TO DO.
The output is the lines below from the one with "Image 1: EM" through the one with "Does the red", both included, printed exactly and with no other line.
(RECORDS SHOWN Opens)
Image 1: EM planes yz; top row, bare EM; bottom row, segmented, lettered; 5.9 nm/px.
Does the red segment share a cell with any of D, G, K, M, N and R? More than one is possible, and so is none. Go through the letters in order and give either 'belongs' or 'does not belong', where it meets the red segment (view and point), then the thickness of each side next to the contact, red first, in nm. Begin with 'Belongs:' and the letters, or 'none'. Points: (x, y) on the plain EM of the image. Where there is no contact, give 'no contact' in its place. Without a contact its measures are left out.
(RECORDS SHOWN Closes)
(RECORDS SHOWN Opens)
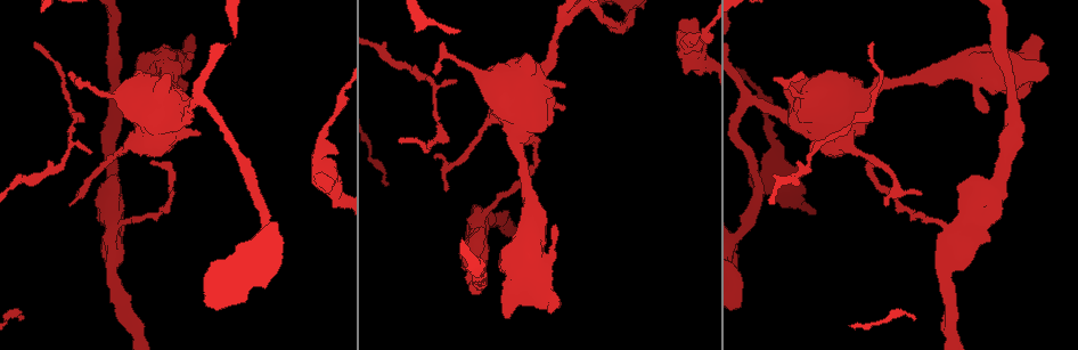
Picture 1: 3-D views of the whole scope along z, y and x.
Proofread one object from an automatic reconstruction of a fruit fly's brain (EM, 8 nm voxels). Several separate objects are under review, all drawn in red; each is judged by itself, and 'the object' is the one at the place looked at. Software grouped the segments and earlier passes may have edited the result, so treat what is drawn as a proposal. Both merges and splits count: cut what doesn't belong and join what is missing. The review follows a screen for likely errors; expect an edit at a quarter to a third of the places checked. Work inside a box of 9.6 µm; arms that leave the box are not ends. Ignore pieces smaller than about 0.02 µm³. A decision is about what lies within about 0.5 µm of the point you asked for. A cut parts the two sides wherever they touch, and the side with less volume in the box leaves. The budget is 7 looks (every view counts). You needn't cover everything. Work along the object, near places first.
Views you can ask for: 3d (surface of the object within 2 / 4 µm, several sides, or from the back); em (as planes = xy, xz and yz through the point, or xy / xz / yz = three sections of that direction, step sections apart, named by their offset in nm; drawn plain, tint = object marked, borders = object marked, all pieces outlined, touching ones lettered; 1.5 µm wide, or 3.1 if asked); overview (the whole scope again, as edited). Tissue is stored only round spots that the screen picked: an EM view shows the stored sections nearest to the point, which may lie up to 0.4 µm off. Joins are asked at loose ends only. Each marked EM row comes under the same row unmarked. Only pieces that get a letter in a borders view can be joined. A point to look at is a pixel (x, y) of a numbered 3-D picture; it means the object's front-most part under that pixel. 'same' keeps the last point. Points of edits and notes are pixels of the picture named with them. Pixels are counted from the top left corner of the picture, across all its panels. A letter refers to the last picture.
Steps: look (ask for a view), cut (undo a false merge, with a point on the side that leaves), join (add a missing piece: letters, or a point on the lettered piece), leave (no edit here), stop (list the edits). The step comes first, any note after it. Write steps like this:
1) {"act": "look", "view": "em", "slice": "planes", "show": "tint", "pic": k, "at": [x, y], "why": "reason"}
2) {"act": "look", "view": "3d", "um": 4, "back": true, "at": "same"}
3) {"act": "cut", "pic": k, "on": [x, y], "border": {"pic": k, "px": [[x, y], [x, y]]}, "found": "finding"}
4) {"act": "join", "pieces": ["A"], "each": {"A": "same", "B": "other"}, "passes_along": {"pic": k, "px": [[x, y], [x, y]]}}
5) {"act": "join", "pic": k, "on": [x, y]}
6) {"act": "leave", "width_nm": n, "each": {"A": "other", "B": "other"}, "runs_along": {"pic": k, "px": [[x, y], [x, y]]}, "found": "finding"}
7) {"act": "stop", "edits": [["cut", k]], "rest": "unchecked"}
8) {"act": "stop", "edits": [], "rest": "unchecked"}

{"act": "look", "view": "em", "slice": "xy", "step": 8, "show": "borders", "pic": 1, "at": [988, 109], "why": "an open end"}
(RECORDS SHOWN Closes)
EXERCISE SOLUTION.
Image 1: EM planes yz; top row, bare EM; bottom row, segmented, lettered; 5.9 nm/px.
Does the red segment share a cell with any of D, G, K, M, N and R? More than one is possible, and so is none. Go through the letters in order and give either 'belongs' or 'does not belong', where it meets the red segment (view and point), then the thickness of each side next to the contact, red first, in nm. Begin with 'Belongs:' and the letters, or 'none'. Points: (x, y) on the plain EM of the image. Where there is no contact, give 'no contact' in its place. Without a contact its measures are left out.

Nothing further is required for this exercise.